诱导多能干细胞（iPSC）已成为有前景的体外工具，为疾病建模和促进药物筛选提供了强大的系统。人类 iPSC 已成功分化为肺细胞和三维肺球体或类器官。肺是一个多细胞的复杂器官，在微环境的交响影响下发育。在这里，我们假设在受控微环境（cmO）（氧气和压力）中生成肺类器官会产生具有类似于肺泡的结构复杂性的多细胞类器官。 iPSC 在氧气和压力控制的微环境中按照逐步方案分化为成熟的肺类器官。在受控微环境中发育的类器官显示出复杂的肺泡结构，并进行 SFTPC、PDPN 和 KRT5 染色，表明存在肺泡上皮 II 型和 I 型细胞以及基底细胞。此外，cmO 中的基因和蛋白质表达水平也有所增加。此外，蛋白质组学的通路分析揭示了与正常培养条件下生长的相比，cmO 中肺发育特异性通路的上调。总之，通过使用受控的微环境，我们建立了一种源自 iPSC 的复杂多细胞肺类器官，作为研究肺部健康和疾病中肺泡生物学的新型细胞模型。© 2024。作者。

Induced pluripotent stem cells (iPSCs) have emerged as promising in vitro tools, providing a robust system for disease modelling and facilitating drug screening. Human iPSCs have been successfully differentiated into lung cells and three-dimensional lung spheroids or organoids. The lung is a multicellular complex organ that develops under the symphonic influence of the microenvironment. Here, we hypothesize that the generation of lung organoids in a controlled microenvironment (cmO) (oxygen and pressure) yields multicellular organoids with architectural complexity resembling the lung alveoli. iPSCs were differentiated into mature lung organoids following a stepwise protocol in an oxygen and pressure-controlled microenvironment. The organoids developed in the controlled microenvironment displayed complex alveolar architecture and stained for SFTPC, PDPN, and KRT5, indicating the presence of alveolar epithelial type II and type I cells, as well as basal cells.

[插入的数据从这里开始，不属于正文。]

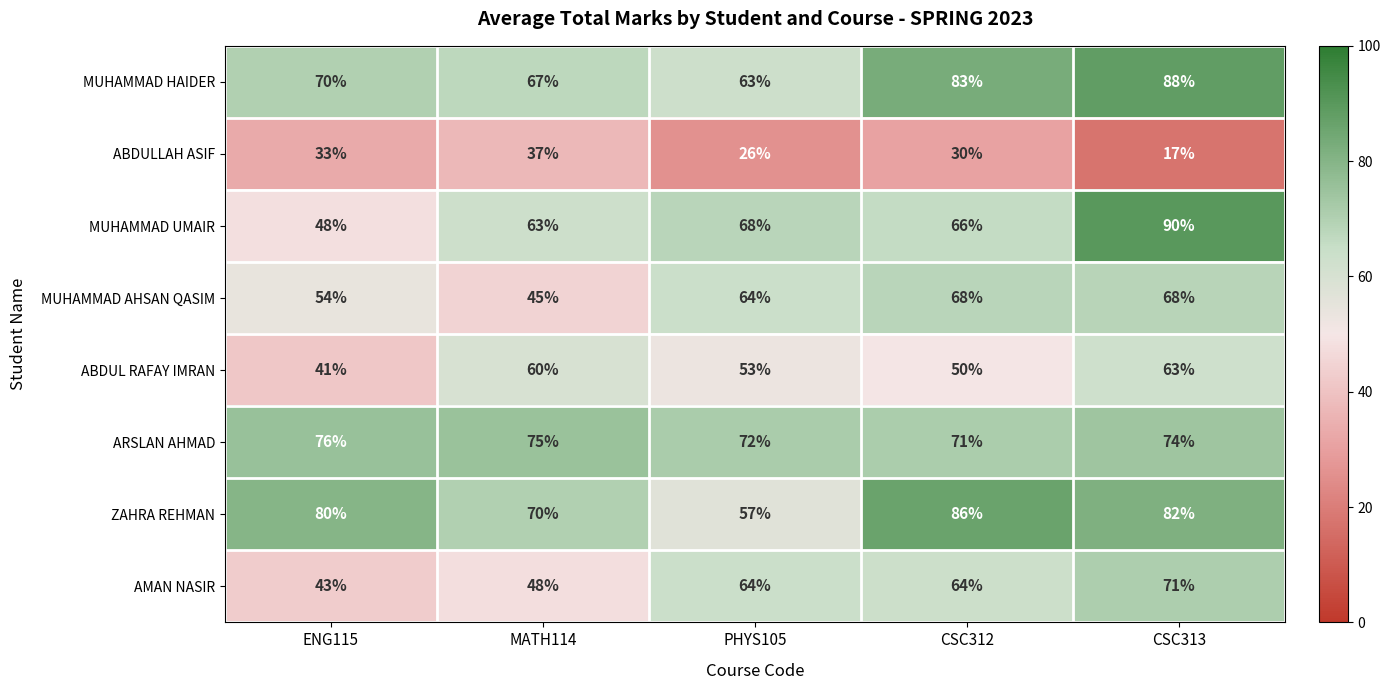

What is the maximum value shown in the chart?

90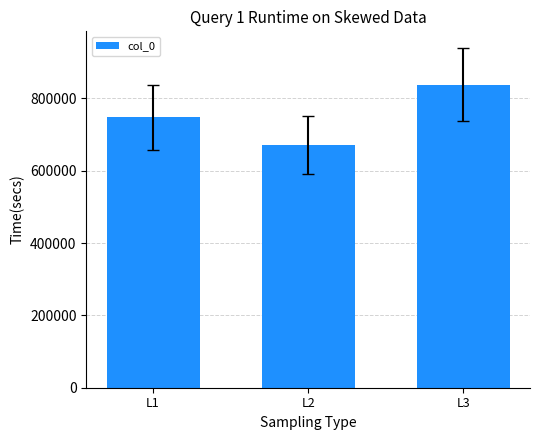

What is the sum of all values?

2258008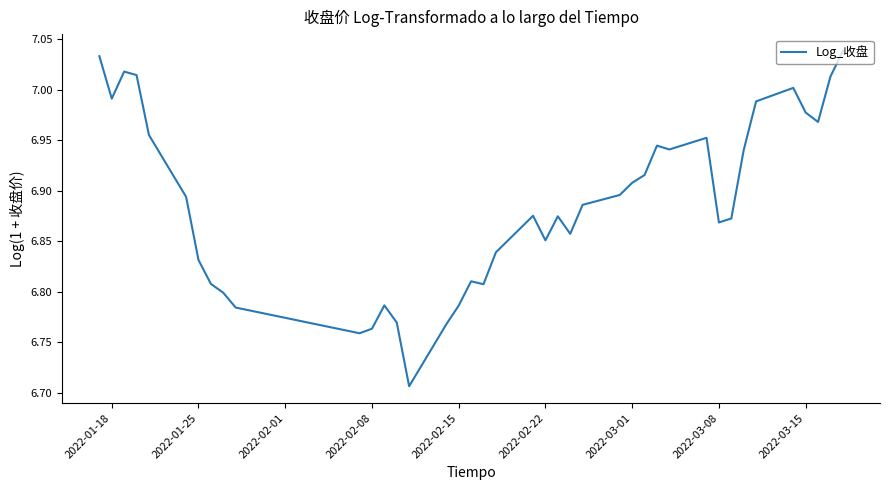

How many lines are shown in the chart?

1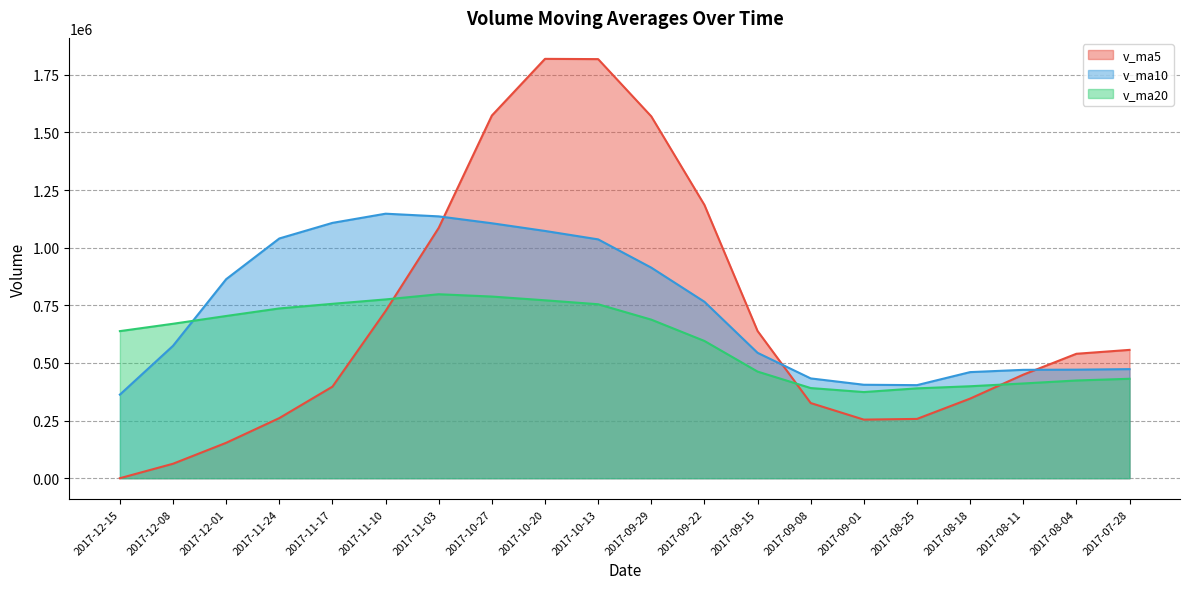

Reading left to right, what are all the values shown in this chart?

v_ma5: 2017-12-15=0.0	2017-12-08=62758.9	2017-12-01=153560.1	2017-11-24=260773.0	2017-11-17=397140.6	2017-11-10=725204.9	2017-11-03=1086014.3	2017-10-27=1573167.2	2017-10-20=1819080.6	2017-10-13=1817957.6	2017-09-29=1569634.7	2017-09-22=1185549.6	2017-09-15=638711.5	2017-09-08=326077.3	2017-09-01=254133.0	2017-08-25=257185.0	2017-08-18=345297.9	2017-08-11=449170.1	2017-08-04=539726.3	2017-07-28=556641.4
v_ma10: 2017-12-15=362602.5	2017-12-08=574386.6	2017-12-01=863363.7	2017-11-24=1039926.8	2017-11-17=1107549.1	2017-11-10=1147419.8	2017-11-03=1135781.9	2017-10-27=1105939.3	2017-10-20=1072578.9	2017-10-13=1036045.3	2017-09-29=913409.9	2017-09-22=765423.7	2017-09-15=543940.8	2017-09-08=432901.8	2017-09-01=405387.2	2017-08-25=403699.9	2017-08-18=460204.3	2017-08-11=470069.1	2017-08-04=470887.9	2017-07-28=473148.6
v_ma20: 2017-12-15=638006.2	2017-12-08=669905.2	2017-12-01=703652.2	2017-11-24=736414.3	2017-11-17=756468.2	2017-11-10=775559.9	2017-11-03=797993.1	2017-10-27=788004.2	2017-10-20=771733.4	2017-10-13=754597.0	2017-09-29=687861.5	2017-09-22=595380.3	2017-09-15=462523.9	2017-09-08=391066.8	2017-09-01=373680.4	2017-08-25=389755.6	2017-08-18=398847.4	2017-08-11=410956.1	2017-08-04=423896.1	2017-07-28=431301.7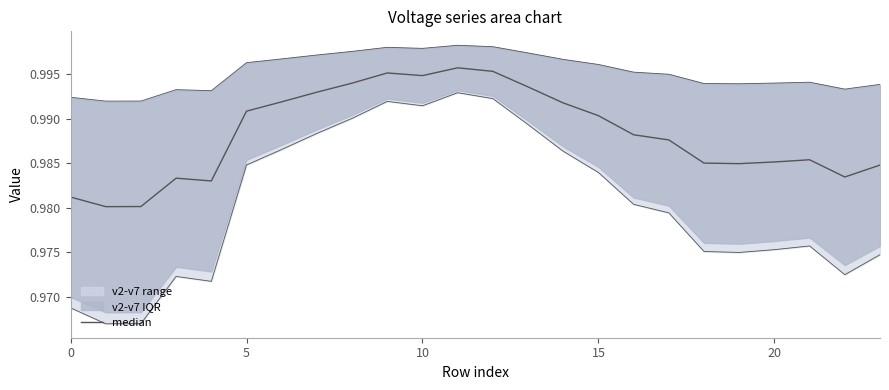

How many lines are shown in the chart?

1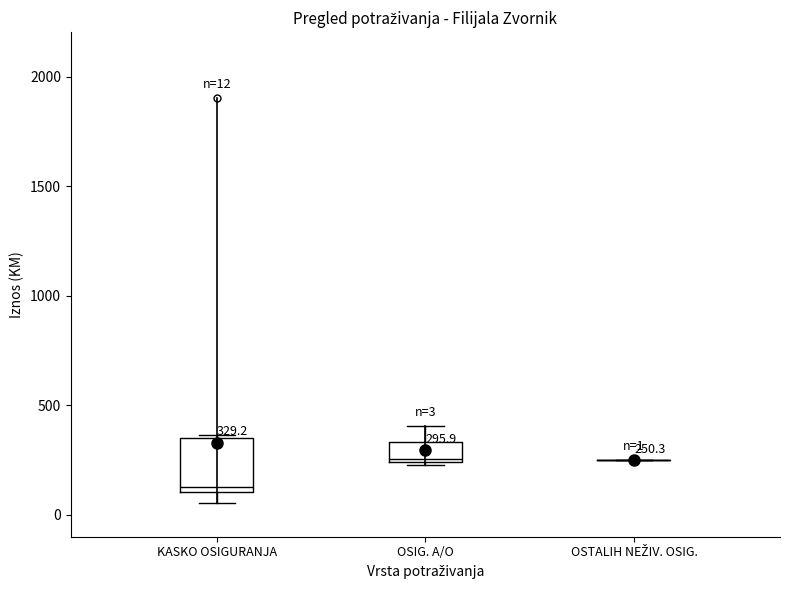

Comparing the boxes themselves (not the whiskers), which one is the tallest?

KASKO OSIGURANJA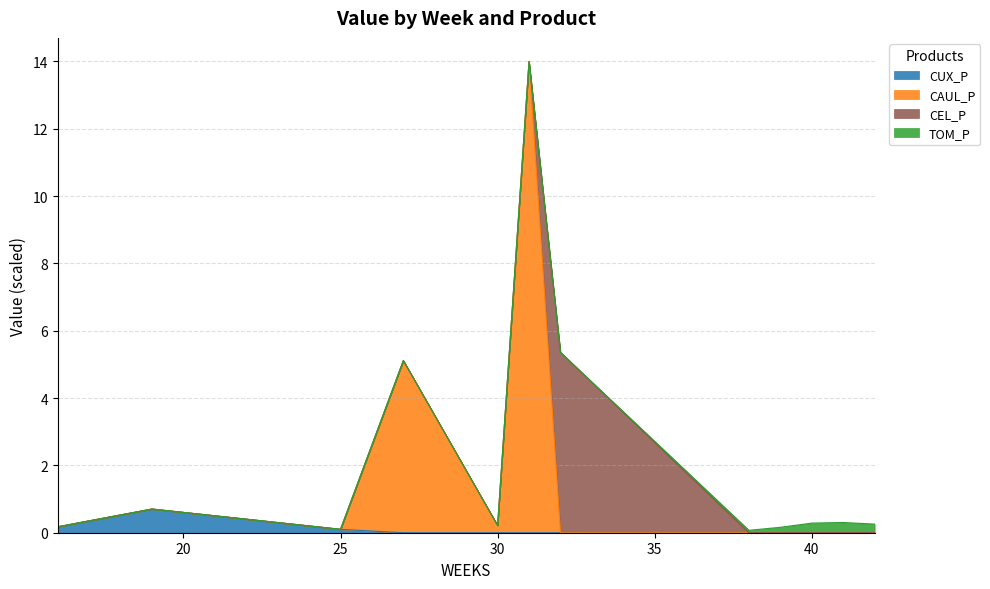

At which category does the chart reach its minimum across all series?

27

Moreover, gene and protein expression levels were also increased in the cmO. Furthermore, pathway analysis of proteomics revealed upregulation of lung development-specific pathways in the cmO compared to those growing in normal culture conditions. In summary, by using a controlled microenvironment, we established a complex multicellular lung organoid derived from iPSCs as a novel cellular model to study lung alveolar biology in both lung health and disease.© 2024. The Author(s).